==== RECORDS SHOWN ====

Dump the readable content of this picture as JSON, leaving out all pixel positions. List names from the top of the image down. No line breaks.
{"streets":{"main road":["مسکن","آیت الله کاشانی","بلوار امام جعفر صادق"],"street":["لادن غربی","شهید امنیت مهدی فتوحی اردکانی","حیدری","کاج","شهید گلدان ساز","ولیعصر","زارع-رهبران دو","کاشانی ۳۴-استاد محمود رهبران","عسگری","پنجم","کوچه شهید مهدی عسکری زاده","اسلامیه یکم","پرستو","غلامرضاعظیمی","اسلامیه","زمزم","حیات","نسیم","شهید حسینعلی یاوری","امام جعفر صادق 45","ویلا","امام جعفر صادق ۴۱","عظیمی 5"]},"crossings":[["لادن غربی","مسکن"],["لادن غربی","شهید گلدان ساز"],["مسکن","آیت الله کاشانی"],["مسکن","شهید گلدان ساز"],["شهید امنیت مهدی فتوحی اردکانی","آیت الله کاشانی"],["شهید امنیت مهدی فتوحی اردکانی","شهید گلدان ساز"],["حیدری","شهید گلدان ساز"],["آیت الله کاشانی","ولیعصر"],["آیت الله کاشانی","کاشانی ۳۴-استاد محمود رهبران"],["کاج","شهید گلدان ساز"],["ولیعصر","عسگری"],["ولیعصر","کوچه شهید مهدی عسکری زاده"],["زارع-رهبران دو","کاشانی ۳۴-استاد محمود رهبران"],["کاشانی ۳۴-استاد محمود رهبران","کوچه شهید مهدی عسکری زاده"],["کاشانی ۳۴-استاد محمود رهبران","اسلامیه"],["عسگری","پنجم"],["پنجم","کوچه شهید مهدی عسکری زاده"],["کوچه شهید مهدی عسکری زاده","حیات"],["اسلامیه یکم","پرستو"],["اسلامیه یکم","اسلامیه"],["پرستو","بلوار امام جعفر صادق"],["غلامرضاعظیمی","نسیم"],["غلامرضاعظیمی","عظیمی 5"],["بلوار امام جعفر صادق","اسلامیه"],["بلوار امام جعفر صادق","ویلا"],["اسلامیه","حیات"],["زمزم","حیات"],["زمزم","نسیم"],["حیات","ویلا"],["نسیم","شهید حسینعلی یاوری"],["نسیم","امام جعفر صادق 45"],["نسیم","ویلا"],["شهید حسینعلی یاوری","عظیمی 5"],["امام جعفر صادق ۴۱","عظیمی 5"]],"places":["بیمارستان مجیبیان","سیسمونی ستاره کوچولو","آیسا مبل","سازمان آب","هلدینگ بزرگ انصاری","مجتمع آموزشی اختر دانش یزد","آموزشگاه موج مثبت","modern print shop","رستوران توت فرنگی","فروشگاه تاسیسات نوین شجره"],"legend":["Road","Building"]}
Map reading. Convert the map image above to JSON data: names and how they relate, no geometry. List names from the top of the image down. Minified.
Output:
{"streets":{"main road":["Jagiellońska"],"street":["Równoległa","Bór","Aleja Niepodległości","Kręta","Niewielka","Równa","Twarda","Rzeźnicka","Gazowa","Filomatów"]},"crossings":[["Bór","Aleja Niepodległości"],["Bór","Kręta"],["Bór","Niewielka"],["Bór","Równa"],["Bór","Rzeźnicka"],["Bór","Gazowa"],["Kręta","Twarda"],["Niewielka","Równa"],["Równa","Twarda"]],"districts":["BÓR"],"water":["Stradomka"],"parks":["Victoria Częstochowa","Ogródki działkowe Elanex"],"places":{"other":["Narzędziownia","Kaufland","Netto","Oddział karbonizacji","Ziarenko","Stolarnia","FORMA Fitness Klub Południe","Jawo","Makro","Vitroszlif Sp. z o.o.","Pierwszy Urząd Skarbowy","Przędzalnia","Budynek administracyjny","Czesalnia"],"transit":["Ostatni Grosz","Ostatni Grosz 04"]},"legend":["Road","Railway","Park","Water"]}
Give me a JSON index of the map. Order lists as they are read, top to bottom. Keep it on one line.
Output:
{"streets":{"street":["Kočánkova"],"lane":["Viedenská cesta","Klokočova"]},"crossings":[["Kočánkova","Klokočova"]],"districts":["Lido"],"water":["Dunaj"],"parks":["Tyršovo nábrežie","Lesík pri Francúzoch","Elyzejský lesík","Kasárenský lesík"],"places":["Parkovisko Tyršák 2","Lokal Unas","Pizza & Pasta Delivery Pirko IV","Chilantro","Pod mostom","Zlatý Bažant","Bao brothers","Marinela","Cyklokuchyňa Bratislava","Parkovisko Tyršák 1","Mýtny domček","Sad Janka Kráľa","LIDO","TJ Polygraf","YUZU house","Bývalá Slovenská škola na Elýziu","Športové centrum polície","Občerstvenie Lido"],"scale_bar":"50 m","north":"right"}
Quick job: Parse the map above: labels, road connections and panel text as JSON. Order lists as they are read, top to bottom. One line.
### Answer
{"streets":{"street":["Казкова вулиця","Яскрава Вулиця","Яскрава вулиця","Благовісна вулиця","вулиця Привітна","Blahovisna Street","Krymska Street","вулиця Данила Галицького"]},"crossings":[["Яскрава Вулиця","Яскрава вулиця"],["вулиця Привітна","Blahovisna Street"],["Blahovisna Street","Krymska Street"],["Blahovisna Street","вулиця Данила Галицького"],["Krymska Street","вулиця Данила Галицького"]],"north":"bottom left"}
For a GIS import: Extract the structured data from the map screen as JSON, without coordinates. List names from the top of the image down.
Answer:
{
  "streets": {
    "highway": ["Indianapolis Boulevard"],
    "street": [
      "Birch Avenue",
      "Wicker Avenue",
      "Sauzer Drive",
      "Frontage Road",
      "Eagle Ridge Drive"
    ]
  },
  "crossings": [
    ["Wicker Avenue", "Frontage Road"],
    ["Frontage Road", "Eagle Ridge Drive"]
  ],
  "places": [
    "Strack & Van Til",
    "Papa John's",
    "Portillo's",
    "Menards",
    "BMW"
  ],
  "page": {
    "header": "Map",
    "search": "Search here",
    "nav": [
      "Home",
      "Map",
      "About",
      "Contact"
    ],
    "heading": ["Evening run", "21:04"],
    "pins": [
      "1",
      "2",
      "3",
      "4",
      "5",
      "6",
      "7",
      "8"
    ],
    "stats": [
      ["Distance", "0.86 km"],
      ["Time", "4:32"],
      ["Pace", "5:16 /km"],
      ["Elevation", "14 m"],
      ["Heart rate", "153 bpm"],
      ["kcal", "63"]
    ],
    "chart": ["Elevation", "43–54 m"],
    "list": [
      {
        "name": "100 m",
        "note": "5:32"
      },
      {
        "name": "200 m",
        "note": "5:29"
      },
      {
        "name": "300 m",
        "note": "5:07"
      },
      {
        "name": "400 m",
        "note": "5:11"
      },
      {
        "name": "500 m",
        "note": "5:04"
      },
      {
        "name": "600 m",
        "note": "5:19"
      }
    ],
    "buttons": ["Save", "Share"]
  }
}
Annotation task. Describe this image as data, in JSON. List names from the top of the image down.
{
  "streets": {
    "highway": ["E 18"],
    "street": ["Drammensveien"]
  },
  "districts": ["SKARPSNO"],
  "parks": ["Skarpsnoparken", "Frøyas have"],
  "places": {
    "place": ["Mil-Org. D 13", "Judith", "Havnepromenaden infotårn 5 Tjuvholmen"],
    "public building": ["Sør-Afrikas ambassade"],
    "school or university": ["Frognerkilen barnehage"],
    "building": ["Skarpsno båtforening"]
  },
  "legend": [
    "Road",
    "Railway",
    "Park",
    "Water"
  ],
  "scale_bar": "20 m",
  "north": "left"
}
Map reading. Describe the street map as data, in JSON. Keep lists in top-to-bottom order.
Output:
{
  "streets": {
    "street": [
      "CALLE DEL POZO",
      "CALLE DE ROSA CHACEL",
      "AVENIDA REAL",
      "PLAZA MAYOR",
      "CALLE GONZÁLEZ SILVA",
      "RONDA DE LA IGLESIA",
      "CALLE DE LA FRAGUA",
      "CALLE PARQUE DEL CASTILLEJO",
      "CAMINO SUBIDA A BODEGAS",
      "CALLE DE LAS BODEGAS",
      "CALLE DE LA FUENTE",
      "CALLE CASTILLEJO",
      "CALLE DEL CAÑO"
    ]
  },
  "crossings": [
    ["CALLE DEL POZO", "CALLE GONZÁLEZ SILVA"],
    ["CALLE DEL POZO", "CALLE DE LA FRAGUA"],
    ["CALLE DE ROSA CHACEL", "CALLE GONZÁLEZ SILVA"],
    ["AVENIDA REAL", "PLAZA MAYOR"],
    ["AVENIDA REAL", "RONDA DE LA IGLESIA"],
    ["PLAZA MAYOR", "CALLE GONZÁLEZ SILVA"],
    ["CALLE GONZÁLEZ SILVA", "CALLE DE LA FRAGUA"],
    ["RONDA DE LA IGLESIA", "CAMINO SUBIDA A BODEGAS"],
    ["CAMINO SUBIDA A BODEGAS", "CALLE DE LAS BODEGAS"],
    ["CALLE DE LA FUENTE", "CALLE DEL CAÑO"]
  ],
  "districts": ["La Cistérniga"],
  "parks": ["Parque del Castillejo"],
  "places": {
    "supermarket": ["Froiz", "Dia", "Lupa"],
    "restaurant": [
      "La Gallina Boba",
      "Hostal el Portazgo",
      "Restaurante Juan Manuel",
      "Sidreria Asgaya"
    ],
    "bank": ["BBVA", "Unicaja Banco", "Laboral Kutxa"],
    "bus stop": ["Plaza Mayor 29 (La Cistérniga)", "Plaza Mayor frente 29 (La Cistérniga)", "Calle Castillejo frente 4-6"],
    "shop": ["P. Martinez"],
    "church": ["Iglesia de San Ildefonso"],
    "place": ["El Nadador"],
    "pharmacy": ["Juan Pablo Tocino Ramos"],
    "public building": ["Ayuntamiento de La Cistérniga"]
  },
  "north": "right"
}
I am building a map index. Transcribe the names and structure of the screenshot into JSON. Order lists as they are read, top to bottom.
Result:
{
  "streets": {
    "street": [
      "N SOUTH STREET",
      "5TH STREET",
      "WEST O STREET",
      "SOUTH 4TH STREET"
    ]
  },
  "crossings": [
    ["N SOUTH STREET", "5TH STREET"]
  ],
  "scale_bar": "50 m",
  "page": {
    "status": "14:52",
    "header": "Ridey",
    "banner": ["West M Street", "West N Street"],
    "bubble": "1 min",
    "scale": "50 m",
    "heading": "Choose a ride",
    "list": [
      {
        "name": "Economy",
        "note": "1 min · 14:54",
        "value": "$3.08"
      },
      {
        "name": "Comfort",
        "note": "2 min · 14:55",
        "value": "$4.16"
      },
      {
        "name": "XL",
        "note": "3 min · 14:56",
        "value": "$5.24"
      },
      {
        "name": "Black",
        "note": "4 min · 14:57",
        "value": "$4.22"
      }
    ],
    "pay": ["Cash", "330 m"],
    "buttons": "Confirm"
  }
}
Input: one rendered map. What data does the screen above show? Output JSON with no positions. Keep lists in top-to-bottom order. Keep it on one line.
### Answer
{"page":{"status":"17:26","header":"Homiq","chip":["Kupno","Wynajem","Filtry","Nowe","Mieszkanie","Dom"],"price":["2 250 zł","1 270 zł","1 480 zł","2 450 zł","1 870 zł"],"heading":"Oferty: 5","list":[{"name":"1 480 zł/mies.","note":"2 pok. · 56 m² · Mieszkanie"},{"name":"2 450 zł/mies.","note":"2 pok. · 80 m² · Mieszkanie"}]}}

====

» TASK: Please reproduce the lines from the line with "Annotation task. Describe" to the line with "Map reading. Describe", both ends included, exactly as they appear above.

» SOLUTION TO THIS TASK:
Annotation task. Describe this image as data, in JSON. List names from the top of the image down.
{
  "streets": {
    "highway": ["E 18"],
    "street": ["Drammensveien"]
  },
  "districts": ["SKARPSNO"],
  "parks": ["Skarpsnoparken", "Frøyas have"],
  "places": {
    "place": ["Mil-Org. D 13", "Judith", "Havnepromenaden infotårn 5 Tjuvholmen"],
    "public building": ["Sør-Afrikas ambassade"],
    "school or university": ["Frognerkilen barnehage"],
    "building": ["Skarpsno båtforening"]
  },
  "legend": [
    "Road",
    "Railway",
    "Park",
    "Water"
  ],
  "scale_bar": "20 m",
  "north": "left"
}
Map reading. Describe the street map as data, in JSON. Keep lists in top-to-bottom order.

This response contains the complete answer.